Saturday, April 3, 2010

Julie Just on YA's Bad Parents


"Judging from The New York Times children’s best-seller list and librarian-approved selections like the annual “Best Books for Young Adults,” the bad parent is now enjoying something of a heyday...In Neil Gaiman’s novel “Coraline,” from 2002, the lonely title character wanders into danger in a creepy new house because the parents are busy and preoccupied. “Go away,” the father says cheerfully the minute she appears. This theme was made more explicit in the 2009 movie version, in which both parents seem to be transfixed by their computers. “Hey Mom, where does this door go?” Coraline asks, and her mother replies without looking away from the monitor: “I’m really, really busy.” ... A children’s book came out last year that seemed almost magically to bridge the distance between the modern high-achieving household and the old laissez-faire model — appropriately enough, it was a time-travel story: Rebecca Stead’s “When You Reach Me.” The novel became a best seller, and then in January it won the Newbery Medal ..."

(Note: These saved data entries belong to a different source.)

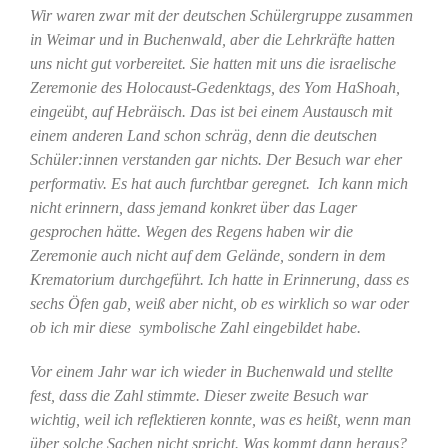
Wir waren zwar mit der deutschen Schülergruppe zusammen
in Weimar und in Buchenwald, aber die Lehrkräfte hatten
uns nicht gut vorbereitet. Sie hatten mit uns die israelische
Zeremonie des Holocaust-Gedenktags, des Yom HaShoah,
eingeübt, auf Hebräisch. Das ist bei einem Austausch mit
einem anderen Land schon schräg, denn die deutschen
Schüler:innen verstanden gar nichts. Der Besuch war eher
performativ. Es hat auch furchtbar geregnet. Ich kann mich
nicht erinnern, dass jemand konkret über das Lager
gesprochen hätte. Wegen des Regens haben wir die
Zeremonie auch nicht auf dem Gelände, sondern in dem
Krematorium durchgeführt. Ich hatte in Erinnerung, dass es
sechs Öfen gab, weiß aber nicht, ob es wirklich so war oder
ob ich mir diese symbolische Zahl eingebildet habe.
Vor einem Jahr war ich wieder in Buchenwald und stellte
fest, dass die Zahl stimmte. Dieser zweite Besuch war
wichtig, weil ich reflektieren konnte, was es heißt, wenn man
über solche Sachen nicht spricht. Was kommt dann heraus?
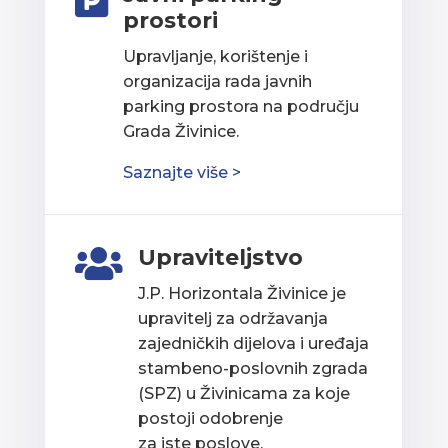

prostori
Upravljanje, korištenje i
organizacija rada javnih
parking prostora na području
Grada Živinice.
Saznajte više >
Upraviteljstvo

J.P. Horizontala Živinice je
upravitelj za održavanja
zajedničkih dijelova i uređaja
stambeno-poslovnih zgrada
(SPZ) u Živinicama za koje
postoji odobrenje
za iste poslove.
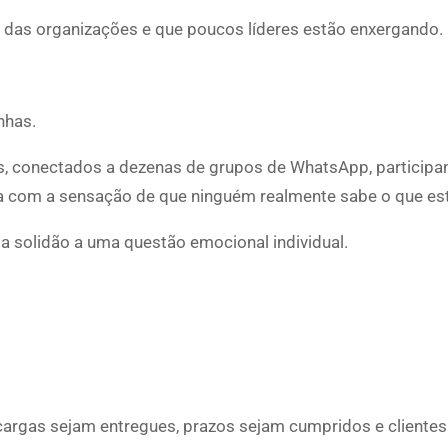
 das organizações e que poucos líderes estão enxergando.
nhas.
s, conectados a dezenas de grupos de WhatsApp, participa
 dia com a sensação de que ninguém realmente sabe o que es
a solidão a uma questão emocional individual.
argas sejam entregues, prazos sejam cumpridos e cliente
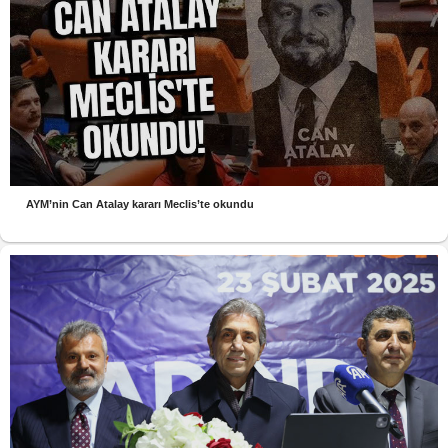
AYM’nin Can Atalay kararı Meclis’te okundu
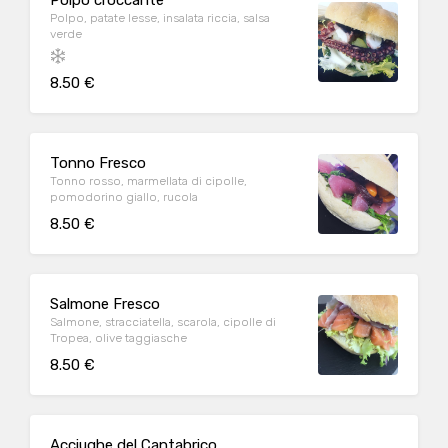
Polpo croccante
Polpo, patate lesse, insalata riccia, salsa
verde
8.50 €
Tonno Fresco
Tonno rosso, marmellata di cipolle,
pomodorino giallo, rucola
8.50 €
Salmone Fresco
Salmone, stracciatella, scarola, cipolle di
Tropea, olive taggiasche
8.50 €
Acciughe del Cantabrico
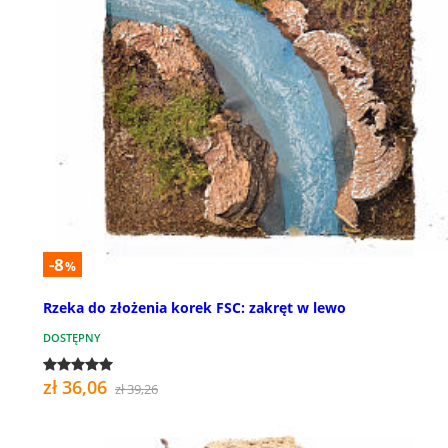
-8
%
Rzeka do złożenia korek FSC: zakręt w lewo
DOSTĘPNY
zł 36,06
zł 39,26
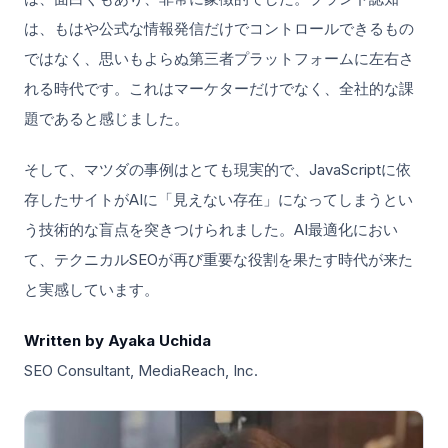
は、もはや公式な情報発信だけでコントロールできるもの
ではなく、思いもよらぬ第三者プラットフォームに左右さ
れる時代です。これはマーケターだけでなく、全社的な課
題であると感じました。
そして、マツダの事例はとても現実的で、JavaScriptに依
存したサイトがAIに「見えない存在」になってしまうとい
う技術的な盲点を突きつけられました。AI最適化におい
て、テクニカルSEOが再び重要な役割を果たす時代が来た
と実感しています。
Written by Ayaka Uchida
SEO Consultant, MediaReach, Inc.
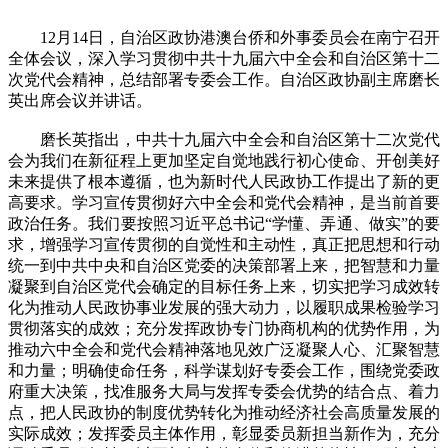
12月14日，自治区政协港澳台侨和外事委员会在南宁召开
全体会议，深入学习贯彻中共十九届六中全会和自治区第十二
次党代会精神，总结部署专委会工作。自治区政协副主席磨长
英出席会议并讲话。
磨长英指出，中共十九届六中全会和自治区第十二次党代
会为我们在新征程上更加坚定自觉地践行初心使命、开创美好
未来提供了根本遵循，也为新时代人民政协工作提出了新的更
高要求。学习宣传贯彻好六中全会和党代会精神，是当前首要
政治任务。我们要按照习近平总书记“学懂、弄通、做实”的要
求，增强学习宣传贯彻的自觉性和主动性，真正把思想和行动
统一到中共中央和自治区党委的决策部署上来，把智慧和力量
凝聚到自治区党代会确定的目标任务上来，切实把学习成效转
化为推动人民政协事业发展的强大动力，以履职成果检验学习
贯彻落实的成效；充分发挥政协专门协商机构的优势作用，为
推动六中全会和党代会精神落地见效广泛凝聚人心、汇聚智慧
和力量；明确使命任务，科学谋划好专委会工作，围绕党委政
府重大决策，找准服务大局与发挥专委会优势的结合点、着力
点，把人民政协的制度优势转化为推动经济社会高质量发展的
实际成效；发挥委员主体作用，彰显委员新担当新作为，充分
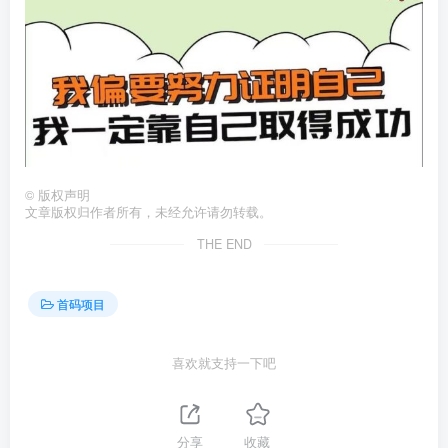
©
版权声明
文章版权归作者所有，未经允许请勿转载。
THE END
首码项目
喜欢就支持一下吧
分享
收藏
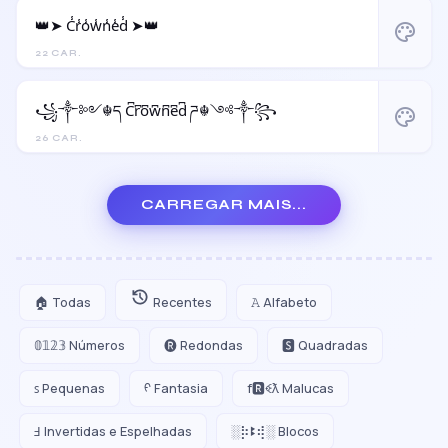
👑➤ C̾r̾o̾w̾n̾e̾d̾ ➤👑
palette
22 CAR.
꧁༒༻☬ད C͆r͆o͆w͆n͆e͆d͆ ཌ☬༺༒꧂
palette
26 CAR.
CARREGAR MAIS...
🏠 Todas
Recentes
𝙰 Alfabeto
𝟘𝟙𝟚𝟛 Números
🅡 Redondas
🆂 Quadradas
ꜱ Pequenas
ᠻ Fantasia
f🆁ꈼƛ Malucas
Ⅎ Invertidas e Espelhadas
░⡷ꔪ⢾░ Blocos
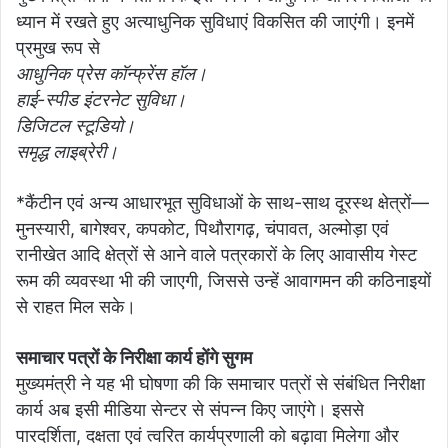
ध्यान में रखते हुए अत्याधुनिक सुविधाएं विकसित की जाएंगी। इनमें
प्रमुख रूप से
आधुनिक प्रेस कॉन्फ्रेंस हॉल।
हाई-स्पीड इंटरनेट सुविधा।
डिजिटल स्टूडियो।
समृद्ध लाइब्रेरी।
*कैंटीन एवं अन्य आधारभूत सुविधाओं के साथ-साथ दूरस्थ क्षेत्रों—
मुनस्यारी, बागेश्वर, कपकोट, पिथौरागढ़, चंपावत, अल्मोड़ा एवं
रानीखेत आदि क्षेत्रों से आने वाले पत्रकारों के लिए आवासीय गेस्ट
रूम की व्यवस्था भी की जाएगी, जिससे उन्हें आवागमन की कठिनाइयों
से राहत मिल सके।
समाचार पत्रों के निरीक्षा कार्य होंगे सुगम
मुख्यमंत्री ने यह भी घोषणा की कि समाचार पत्रों से संबंधित निरीक्षा
कार्य अब इसी मीडिया सेन्टर से संपन्न किए जाएंगे। इससे
पारदर्शिता, दक्षता एवं त्वरित कार्यप्रणाली को बढ़ावा मिलेगा और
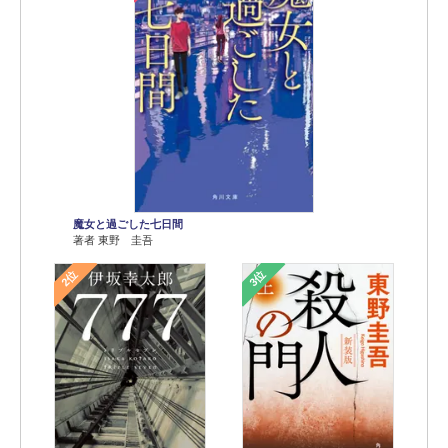
魔女と過ごした七日間
著者 東野 圭吾
2位
3位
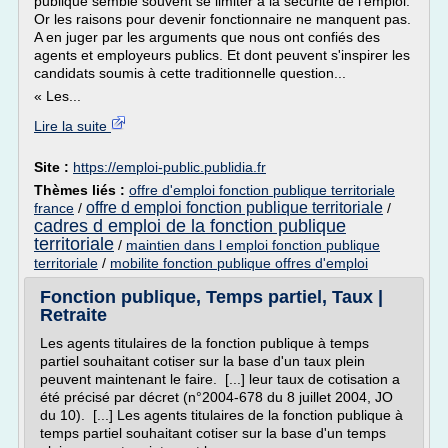
publique semble souvent se limiter à la sécurité de l'emploi.
Or les raisons pour devenir fonctionnaire ne manquent pas.
A en juger par les arguments que nous ont confiés des
agents et employeurs publics. Et dont peuvent s'inspirer les
candidats soumis à cette traditionnelle question...
« Les...
Lire la suite
Site :
https://emploi-public.publidia.fr
Thèmes liés :
offre d'emploi fonction publique territoriale
offre d emploi fonction publique territoriale
france
/
/
cadres d emploi de la fonction publique
territoriale
/
maintien dans l emploi fonction publique
territoriale
/
mobilite fonction publique offres d'emploi
Fonction publique, Temps partiel, Taux |
Retraite
Les agents titulaires de la fonction publique à temps
partiel souhaitant cotiser sur la base d'un taux plein
peuvent maintenant le faire. [...] leur taux de cotisation a
été précisé par décret (n°2004-678 du 8 juillet 2004, JO
du 10). [...] Les agents titulaires de la fonction publique à
temps partiel souhaitant cotiser sur la base d'un temps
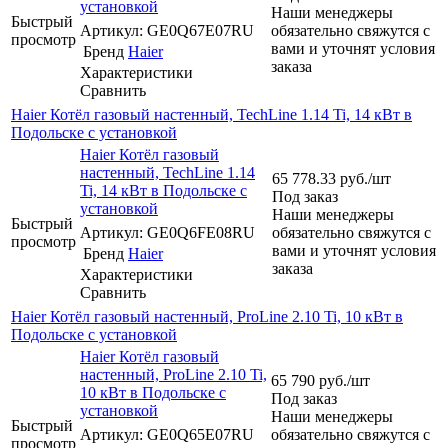
установкой
Наши менеджеры
Быстрый
Артикул: GE0Q67E07RU
обязательно свяжутся с
просмотр
вами и уточнят условия
Бренд
Haier
заказа
Характеристики
Сравнить
Haier Котёл газовый настенный, TechLine 1.14 Ti, 14 кВт в
Подольске с установкой
Haier Котёл газовый
настенный, TechLine 1.14
65 778.33
руб.
/шт
Ti, 14 кВт в Подольске с
Под заказ
установкой
Наши менеджеры
Быстрый
Артикул: GE0Q6FE08RU
обязательно свяжутся с
просмотр
вами и уточнят условия
Бренд
Haier
заказа
Характеристики
Сравнить
Haier Котёл газовый настенный, ProLine 2.10 Ti, 10 кВт в
Подольске с установкой
Haier Котёл газовый
настенный, ProLine 2.10 Ti,
65 790
руб.
/шт
10 кВт в Подольске с
Под заказ
установкой
Наши менеджеры
Быстрый
Артикул: GE0Q65E07RU
обязательно свяжутся с
просмотр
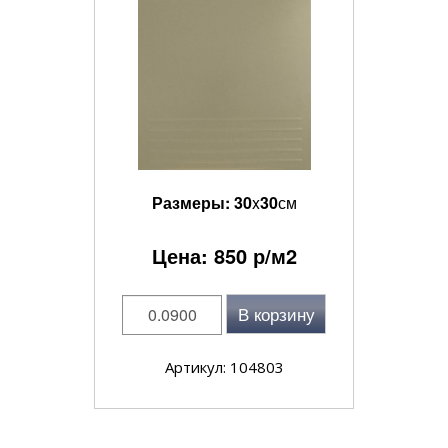
Размеры:
30
x
30
см
Цена:
850
р/м2
В корзину
Артикул: 104803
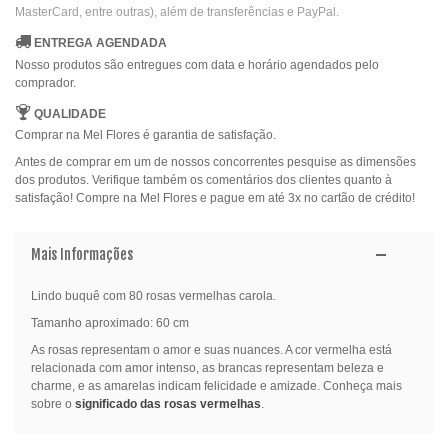
MasterCard, entre outras), além de transferências e PayPal.
ENTREGA AGENDADA
Nosso produtos são entregues com data e horário agendados pelo
comprador.
QUALIDADE
Comprar na Mel Flores é garantia de satisfação.
Antes de comprar em um de nossos concorrentes pesquise as dimensões
dos produtos. Verifique também os comentários dos clientes quanto à
satisfação! Compre na Mel Flores e pague em até 3x no cartão de crédito!
Mais Informações
Lindo buquê com 80 rosas vermelhas carola.
Tamanho aproximado: 60 cm
As rosas representam o amor e suas nuances. A cor vermelha está
relacionada com amor intenso, as brancas representam beleza e
charme, e as amarelas indicam felicidade e amizade. Conheça mais
sobre o
significado das rosas vermelhas
.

Read more in the New York Times Book Review: http://www.nytimes.com/2010/04/04/books/review/Just-t.html?emc=eta1

1 comment:

  1. I'm reading a book right now that has a bad parent in it. The father is a self-absorbed twit that yells at his son[Neftali] to "stop daydreaming and get back to your studies". The step-mother, however, is quite nice to Neftali and treats him like he was the son she never had.

    The book is called "The Daydreamer" by Pam Munoz and illustrated by Peter Sis.